Individually, each instruction can either target a very narrow set of pages (or even a single page), or a wider range of them, to apply reranking to a bigger set of results. In combination, hundreds or more instructions can allow you to express complex reranking functions.
Although the Goggles language could express instructions to search through a small set of websites or act as a blocklist, Goggles really shine when used to express boosting and downranking across many domains and pages.
Goggles also impacts the behaviour of features such as Discussions and News or Videos clusters, giving you greater control on your search experience.
We are already using Goggles internally, and we can't wait to see what you will do with them!
To learn more about Goggles, we recommend that you read the "Learn by example" section of our "Getting Started" page here:
- https://github.com/brave/goggles-quickstart/blob/main/getting-started.md#learn-by-example
- https://github.com/brave/goggles-quickstart/blob/main/getting-started.md
- https://github.com/brave/goggles-quickstart/blob/main/goggles/quickstart.goggle
To maintain your own Goggles, keep them up to date and make new ones, additional systems behind the scenes will make life easier. This might start as some files containing parts of your Googles. For example a master list of the sites you automatically discard. Later you might refine that automatically update your own Goggles, and maybe to even collect your rating of web sites as you browse them.

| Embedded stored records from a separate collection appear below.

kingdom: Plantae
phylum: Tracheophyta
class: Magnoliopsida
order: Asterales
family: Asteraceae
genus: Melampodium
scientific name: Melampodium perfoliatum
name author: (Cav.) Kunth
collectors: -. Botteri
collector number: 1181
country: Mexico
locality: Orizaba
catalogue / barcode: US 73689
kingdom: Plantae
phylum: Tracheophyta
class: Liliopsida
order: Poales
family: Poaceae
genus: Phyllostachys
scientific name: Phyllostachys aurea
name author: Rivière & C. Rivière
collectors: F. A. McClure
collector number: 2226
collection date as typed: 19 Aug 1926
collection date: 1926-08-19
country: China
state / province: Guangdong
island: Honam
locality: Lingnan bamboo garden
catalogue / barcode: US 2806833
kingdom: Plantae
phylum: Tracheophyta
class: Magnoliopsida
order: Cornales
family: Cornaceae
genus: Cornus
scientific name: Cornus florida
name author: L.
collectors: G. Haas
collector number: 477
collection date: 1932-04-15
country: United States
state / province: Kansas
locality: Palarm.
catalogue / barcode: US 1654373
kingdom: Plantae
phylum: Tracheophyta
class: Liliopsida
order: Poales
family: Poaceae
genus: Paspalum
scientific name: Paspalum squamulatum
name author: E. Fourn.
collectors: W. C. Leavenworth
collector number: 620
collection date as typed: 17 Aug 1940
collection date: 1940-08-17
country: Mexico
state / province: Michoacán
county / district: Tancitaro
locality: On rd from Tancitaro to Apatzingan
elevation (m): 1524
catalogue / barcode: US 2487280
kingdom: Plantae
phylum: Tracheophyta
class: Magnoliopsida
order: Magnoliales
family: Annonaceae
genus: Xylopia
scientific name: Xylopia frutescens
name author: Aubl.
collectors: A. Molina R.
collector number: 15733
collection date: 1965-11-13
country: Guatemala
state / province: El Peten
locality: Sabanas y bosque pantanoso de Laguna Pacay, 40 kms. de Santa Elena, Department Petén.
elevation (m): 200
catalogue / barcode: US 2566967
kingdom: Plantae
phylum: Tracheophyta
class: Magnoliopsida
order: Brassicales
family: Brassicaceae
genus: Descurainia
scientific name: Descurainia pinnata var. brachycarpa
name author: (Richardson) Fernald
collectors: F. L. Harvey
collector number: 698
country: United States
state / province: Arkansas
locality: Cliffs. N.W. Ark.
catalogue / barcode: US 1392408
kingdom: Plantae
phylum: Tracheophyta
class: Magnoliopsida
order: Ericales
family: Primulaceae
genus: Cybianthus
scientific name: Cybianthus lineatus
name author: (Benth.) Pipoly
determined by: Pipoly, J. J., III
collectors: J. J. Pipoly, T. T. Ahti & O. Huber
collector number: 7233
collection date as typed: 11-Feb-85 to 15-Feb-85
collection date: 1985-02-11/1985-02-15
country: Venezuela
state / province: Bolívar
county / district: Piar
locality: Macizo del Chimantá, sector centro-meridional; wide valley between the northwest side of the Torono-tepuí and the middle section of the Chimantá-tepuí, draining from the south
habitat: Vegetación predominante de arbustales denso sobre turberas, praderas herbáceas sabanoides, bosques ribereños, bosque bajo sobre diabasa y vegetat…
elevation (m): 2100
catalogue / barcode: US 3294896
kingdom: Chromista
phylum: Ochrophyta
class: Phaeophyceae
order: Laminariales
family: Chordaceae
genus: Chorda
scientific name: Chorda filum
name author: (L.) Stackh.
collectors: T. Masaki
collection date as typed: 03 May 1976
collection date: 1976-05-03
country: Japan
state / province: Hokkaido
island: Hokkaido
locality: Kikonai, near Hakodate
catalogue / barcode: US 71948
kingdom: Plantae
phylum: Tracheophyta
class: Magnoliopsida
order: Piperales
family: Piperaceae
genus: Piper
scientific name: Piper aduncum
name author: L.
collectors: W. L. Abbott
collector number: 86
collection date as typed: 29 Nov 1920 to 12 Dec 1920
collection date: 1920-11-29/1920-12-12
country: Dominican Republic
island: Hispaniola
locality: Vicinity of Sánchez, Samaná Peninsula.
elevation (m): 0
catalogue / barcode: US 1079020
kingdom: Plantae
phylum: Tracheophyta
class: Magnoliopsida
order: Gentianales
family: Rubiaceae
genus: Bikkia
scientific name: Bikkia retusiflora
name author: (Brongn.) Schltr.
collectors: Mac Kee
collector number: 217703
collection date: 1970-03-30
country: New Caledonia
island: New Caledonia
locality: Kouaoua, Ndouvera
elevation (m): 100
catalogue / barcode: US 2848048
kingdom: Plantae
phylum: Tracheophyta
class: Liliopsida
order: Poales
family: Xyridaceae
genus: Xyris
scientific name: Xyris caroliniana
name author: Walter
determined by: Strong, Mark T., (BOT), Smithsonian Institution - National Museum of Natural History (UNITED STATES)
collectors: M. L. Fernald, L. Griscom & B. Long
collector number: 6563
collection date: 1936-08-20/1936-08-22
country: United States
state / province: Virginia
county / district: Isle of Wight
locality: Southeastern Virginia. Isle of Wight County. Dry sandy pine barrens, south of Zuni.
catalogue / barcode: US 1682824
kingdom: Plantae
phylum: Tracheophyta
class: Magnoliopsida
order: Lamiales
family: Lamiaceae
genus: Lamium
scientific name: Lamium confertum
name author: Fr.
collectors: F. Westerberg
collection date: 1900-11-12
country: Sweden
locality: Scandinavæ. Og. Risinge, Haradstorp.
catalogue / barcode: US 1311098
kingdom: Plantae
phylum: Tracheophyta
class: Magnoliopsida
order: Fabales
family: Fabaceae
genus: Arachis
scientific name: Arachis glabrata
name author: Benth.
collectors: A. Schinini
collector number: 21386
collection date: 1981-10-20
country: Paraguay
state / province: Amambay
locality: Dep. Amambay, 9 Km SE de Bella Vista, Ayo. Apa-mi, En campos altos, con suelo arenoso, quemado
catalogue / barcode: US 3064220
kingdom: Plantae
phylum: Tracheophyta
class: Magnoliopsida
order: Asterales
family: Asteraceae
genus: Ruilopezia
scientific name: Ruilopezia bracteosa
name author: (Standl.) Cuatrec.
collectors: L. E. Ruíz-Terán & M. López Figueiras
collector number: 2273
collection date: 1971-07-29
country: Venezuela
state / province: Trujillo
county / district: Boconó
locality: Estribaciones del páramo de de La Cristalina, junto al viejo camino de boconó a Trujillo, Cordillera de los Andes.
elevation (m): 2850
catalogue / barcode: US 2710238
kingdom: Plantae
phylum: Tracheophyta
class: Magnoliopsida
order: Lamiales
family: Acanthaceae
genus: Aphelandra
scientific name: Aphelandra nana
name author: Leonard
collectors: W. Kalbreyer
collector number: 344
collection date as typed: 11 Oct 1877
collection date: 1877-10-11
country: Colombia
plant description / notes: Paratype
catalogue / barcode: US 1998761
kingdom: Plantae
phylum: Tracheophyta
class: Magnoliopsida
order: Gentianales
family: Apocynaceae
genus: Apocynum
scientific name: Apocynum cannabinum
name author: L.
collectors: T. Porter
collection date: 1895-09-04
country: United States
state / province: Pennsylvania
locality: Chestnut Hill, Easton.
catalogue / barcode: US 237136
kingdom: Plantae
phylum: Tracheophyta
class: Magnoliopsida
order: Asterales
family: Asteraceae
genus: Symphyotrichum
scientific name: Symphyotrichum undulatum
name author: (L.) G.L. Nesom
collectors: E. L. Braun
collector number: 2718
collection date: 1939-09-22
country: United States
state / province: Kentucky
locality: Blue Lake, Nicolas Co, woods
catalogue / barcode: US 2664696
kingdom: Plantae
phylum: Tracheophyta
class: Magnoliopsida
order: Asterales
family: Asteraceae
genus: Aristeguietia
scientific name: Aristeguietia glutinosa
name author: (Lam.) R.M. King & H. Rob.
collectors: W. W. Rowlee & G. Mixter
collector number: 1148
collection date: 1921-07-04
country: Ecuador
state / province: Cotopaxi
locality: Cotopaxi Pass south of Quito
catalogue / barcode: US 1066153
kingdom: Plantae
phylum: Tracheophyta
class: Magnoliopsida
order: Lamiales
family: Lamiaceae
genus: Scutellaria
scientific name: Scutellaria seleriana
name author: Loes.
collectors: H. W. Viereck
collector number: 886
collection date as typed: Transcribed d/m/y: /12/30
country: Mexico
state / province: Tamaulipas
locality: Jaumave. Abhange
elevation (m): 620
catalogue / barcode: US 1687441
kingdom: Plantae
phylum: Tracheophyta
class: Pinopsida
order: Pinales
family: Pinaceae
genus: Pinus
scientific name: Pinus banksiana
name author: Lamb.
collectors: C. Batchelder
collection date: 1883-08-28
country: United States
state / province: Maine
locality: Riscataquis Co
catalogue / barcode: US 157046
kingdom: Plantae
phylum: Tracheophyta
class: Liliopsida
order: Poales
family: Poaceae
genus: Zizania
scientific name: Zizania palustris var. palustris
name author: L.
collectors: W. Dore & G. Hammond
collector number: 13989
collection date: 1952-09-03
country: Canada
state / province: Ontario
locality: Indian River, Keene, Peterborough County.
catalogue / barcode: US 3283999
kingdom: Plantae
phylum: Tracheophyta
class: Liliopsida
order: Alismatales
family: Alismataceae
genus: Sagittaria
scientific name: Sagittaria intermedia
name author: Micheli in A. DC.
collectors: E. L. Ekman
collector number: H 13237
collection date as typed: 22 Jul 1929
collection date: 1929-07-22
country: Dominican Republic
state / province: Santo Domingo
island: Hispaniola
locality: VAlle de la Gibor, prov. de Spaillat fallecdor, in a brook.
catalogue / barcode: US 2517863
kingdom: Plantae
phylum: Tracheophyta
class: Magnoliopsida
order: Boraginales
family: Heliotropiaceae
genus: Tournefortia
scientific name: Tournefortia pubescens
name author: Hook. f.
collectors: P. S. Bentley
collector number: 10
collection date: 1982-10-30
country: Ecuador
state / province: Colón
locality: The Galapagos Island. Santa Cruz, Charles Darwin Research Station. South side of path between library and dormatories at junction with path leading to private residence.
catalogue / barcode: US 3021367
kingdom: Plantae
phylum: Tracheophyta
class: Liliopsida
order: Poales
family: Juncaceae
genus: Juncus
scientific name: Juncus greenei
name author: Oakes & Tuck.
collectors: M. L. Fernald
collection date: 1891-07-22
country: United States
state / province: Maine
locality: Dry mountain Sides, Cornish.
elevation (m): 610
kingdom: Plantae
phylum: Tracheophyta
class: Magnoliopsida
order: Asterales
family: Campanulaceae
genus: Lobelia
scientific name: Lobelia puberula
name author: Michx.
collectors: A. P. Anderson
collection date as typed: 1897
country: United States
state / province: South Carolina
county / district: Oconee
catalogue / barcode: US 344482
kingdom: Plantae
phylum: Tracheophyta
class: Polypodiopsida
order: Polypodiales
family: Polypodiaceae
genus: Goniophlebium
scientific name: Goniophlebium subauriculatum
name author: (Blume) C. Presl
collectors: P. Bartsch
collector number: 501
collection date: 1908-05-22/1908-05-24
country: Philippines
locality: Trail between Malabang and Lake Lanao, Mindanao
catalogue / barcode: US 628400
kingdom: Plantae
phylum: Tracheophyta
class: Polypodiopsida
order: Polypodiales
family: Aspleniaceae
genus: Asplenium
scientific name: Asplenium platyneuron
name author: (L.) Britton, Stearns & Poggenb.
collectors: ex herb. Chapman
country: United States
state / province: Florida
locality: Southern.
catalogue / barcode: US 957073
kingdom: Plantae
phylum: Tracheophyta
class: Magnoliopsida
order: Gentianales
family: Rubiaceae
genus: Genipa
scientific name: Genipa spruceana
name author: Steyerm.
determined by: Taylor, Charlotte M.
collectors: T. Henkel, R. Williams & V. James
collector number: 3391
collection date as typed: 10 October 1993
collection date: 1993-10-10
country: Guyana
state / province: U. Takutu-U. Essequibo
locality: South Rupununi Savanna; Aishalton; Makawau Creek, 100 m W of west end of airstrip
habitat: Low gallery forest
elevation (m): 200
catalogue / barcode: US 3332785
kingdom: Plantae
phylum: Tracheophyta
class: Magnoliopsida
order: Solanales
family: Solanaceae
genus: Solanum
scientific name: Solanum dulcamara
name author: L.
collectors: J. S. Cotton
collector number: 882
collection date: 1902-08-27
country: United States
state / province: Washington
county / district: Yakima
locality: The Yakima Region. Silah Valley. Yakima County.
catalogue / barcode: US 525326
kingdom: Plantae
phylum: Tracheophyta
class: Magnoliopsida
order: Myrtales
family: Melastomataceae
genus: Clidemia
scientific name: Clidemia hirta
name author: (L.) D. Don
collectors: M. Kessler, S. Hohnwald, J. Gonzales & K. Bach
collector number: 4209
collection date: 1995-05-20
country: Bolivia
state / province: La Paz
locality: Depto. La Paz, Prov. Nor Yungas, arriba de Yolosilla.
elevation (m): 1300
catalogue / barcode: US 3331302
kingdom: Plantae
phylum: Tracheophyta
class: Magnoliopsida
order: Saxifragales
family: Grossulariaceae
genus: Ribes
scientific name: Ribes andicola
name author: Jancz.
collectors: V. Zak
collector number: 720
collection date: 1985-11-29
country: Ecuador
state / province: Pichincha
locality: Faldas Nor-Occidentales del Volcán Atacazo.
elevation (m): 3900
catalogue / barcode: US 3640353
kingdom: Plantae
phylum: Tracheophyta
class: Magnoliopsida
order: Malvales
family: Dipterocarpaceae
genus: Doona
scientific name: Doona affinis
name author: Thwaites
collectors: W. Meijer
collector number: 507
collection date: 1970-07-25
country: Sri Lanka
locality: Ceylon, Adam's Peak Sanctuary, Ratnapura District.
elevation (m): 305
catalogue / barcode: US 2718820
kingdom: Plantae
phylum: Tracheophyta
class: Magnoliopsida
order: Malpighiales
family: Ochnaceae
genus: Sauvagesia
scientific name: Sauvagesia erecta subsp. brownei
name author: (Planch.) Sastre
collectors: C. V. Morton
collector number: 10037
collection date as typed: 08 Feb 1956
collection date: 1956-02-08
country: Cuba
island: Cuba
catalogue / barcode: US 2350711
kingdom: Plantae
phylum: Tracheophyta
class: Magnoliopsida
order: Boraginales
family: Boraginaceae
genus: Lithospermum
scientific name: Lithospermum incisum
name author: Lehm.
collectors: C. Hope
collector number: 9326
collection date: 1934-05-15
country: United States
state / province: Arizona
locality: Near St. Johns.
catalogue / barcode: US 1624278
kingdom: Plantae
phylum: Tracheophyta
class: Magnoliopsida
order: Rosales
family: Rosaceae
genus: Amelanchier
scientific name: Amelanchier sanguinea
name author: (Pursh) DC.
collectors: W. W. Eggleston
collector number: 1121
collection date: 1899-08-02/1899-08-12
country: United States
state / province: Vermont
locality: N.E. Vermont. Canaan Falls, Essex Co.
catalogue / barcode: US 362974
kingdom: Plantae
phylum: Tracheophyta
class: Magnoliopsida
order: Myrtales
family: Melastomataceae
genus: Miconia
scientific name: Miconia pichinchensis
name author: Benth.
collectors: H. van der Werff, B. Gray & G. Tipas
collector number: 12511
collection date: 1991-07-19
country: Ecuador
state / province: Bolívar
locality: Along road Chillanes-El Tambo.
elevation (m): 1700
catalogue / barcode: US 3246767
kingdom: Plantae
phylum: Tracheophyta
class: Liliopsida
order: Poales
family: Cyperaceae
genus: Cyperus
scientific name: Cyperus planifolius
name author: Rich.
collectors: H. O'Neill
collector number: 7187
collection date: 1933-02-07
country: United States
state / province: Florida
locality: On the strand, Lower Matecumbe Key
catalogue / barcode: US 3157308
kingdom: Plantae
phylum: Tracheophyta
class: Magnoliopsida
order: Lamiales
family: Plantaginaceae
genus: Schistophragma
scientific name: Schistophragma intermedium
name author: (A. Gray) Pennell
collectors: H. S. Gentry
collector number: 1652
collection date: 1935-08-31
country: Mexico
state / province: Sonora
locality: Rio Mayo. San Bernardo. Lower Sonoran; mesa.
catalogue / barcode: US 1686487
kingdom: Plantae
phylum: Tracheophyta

To use Goggles effectively you could maintain a list of favoured targets, and details of how much they are favoured. Maybe in a database. Such a system could have information about how much a URL is favoured for different search purposes, which means that the same database can be used to create several goggles. This could be automated, to some degree.
The list should contain targets that you wish to avoid entirely.
Note: Targets that you wish to avoid in one context, you may wish to see in another. For example, known disinformation sources.
(A target is the combination of the matching pattern, and the site.)
An effective approach would be to find diligent and compatible people who also maintain target information and working with them, to reduce your personal load.
Where Goggles are on the radar of people who create Internet content, you may experience others attempting to influence your Goggle. This will generally be a form of "contamination" though it could be handled as a "perverted" list maintained to illustrate and compare. It's a good idea to document such influence or attempted influence. This will not only be useful for other people but also for yourself.